A new strange and unfounded conspiracy theory, regarding the COVID-19 vaccine, presents a side effect, according to which the area where the vaccine was injected or the whole body, turns into magnetic.

The bizarre myth has recently been spread by people on social media, who show magnetic objects sticking to their arm.

You may have wondered how doctors react to this.

"It's ridiculous,  " says Paul Offit, MD, director of the Vaccine Education Center.

"I mean, how can such a thing be believed?" This is not true. I'm not sure what the genesis of this particular myth is. "But I would like to think that no one has chosen not to get a vaccine because they are afraid it will be magnetic."

Misinformation about the vaccine has the potential to be dangerous if it discourages people.

None of the ingredients in any of the COVID-19 vaccines produce electromagnetic force at the injection site or elsewhere in your body. There is nothing metallic or magnetic about vaccines. 
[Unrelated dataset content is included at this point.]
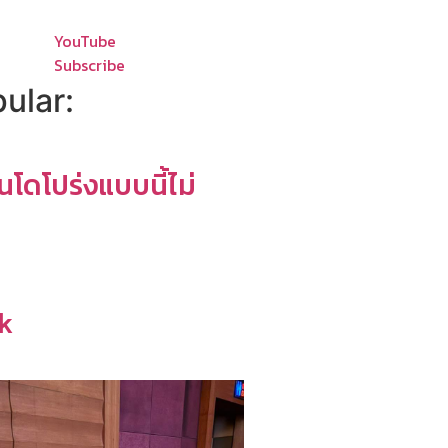
YouTube
Subscribe
ular:
โดโปร่งแบบนี้ไม่
k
The agency also notes that the typical dose dose of the COVID-19 vaccine is less than one milliliter, which is not enough to allow magnets to be pulled to the vaccination site.

Experts also point out that vaccines are obviously too small to hold and a microchip as well.

"The microchips are too big to be inserted into the end of a needle, so I can't figure it out," says Dr. Offit.

Beyond the lack of magnetic materials in the vaccines themselves, there is the fact that your body does not attract magnetic objects.

"Although blood contains little iron, it is not magnetizable iron," explains Dr. Offit. The iron in your blood is not ferromagnetic (sensitive to magnetism), which means that it is not able to create or interact in a field of electromagnetic force.